- Problem details:
Make a numbered list of the lines in the records below, from the line with "Pratik Menü" through the end of the records, skipping blank lines and leaving out the pictures.

- Available data:
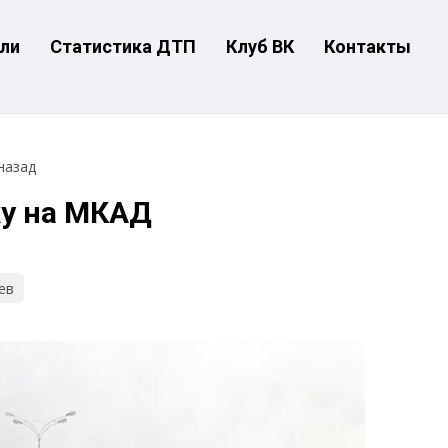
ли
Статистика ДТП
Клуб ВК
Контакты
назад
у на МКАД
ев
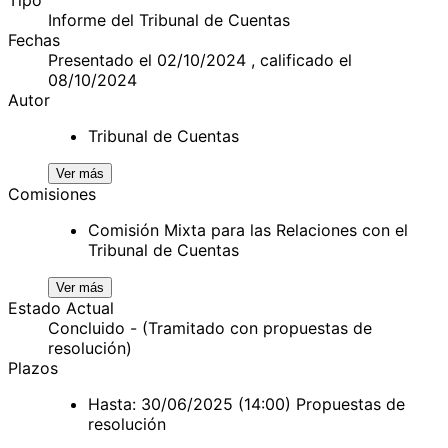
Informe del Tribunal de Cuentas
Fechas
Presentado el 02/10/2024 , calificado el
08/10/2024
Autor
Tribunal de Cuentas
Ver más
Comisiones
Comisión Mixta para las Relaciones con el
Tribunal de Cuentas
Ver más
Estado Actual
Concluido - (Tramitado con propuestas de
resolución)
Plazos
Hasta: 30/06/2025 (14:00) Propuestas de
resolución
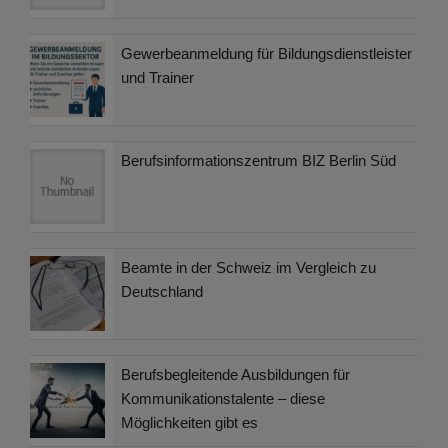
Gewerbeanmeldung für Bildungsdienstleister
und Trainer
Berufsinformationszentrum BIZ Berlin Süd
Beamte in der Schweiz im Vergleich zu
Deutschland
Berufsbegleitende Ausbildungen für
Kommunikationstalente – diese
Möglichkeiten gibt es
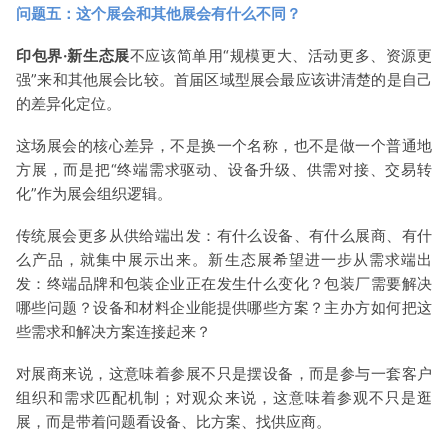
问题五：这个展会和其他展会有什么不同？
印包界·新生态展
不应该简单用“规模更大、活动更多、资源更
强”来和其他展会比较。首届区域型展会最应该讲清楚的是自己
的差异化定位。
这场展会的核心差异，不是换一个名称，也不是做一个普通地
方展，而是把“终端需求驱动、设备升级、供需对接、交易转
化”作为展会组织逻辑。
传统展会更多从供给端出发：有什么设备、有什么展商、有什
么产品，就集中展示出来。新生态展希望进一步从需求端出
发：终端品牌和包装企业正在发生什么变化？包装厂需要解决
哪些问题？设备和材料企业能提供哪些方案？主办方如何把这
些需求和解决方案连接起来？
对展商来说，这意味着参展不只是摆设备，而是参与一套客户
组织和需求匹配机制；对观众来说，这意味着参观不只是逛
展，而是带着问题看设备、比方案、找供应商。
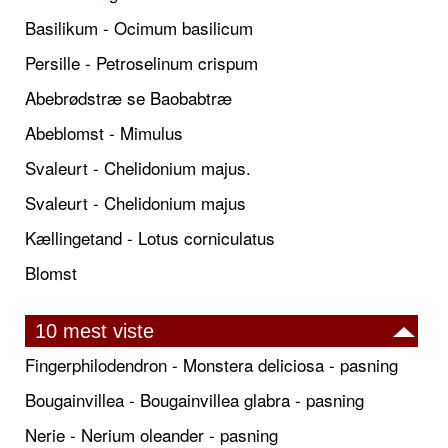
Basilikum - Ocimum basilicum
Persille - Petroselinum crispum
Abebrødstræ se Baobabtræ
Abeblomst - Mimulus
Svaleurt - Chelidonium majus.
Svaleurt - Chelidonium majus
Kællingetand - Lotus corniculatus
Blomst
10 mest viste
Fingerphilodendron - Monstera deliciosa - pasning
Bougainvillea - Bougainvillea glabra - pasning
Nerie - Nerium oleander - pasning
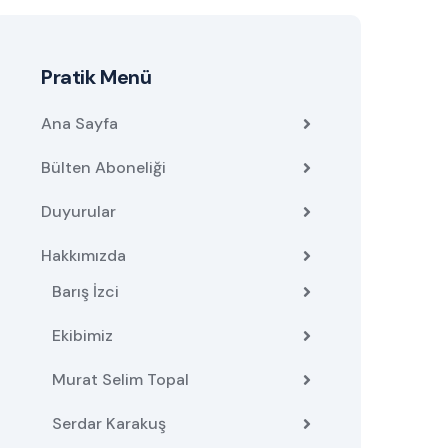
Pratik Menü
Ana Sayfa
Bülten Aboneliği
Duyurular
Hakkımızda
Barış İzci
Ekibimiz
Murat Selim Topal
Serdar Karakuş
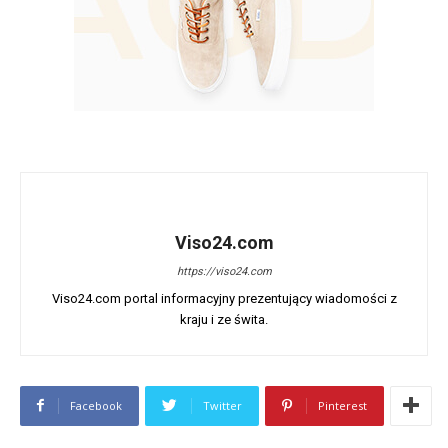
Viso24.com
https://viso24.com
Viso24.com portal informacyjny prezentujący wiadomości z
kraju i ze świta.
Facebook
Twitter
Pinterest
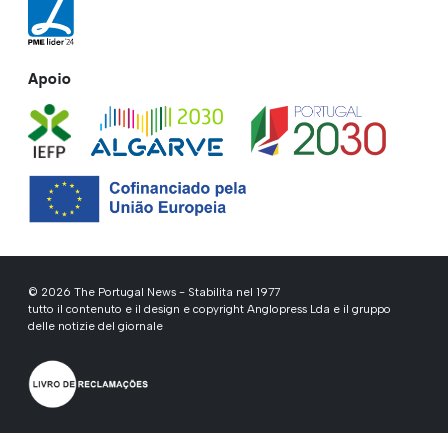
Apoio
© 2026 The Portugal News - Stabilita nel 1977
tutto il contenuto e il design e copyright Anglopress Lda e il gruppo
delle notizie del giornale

- Task solution:
1. Pratik Menü
2. Ana Sayfa
3. Bülten Aboneliği
4. Duyurular
5. Hakkımızda
6. Barış İzci
7. Ekibimiz
8. Murat Selim Topal
9. Serdar Karakuş
10. Viso24.com
11. https://viso24.com
12. Viso24.com portal informacyjny prezentujący wiadomości z
13. kraju i ze świta.
14. Facebook
15. Twitter
16. Pinterest
17. Apoio
18. © 2026 The Portugal News - Stabilita nel 1977
19. tutto il contenuto e il design e copyright Anglopress Lda e il gruppo
20. delle notizie del giornale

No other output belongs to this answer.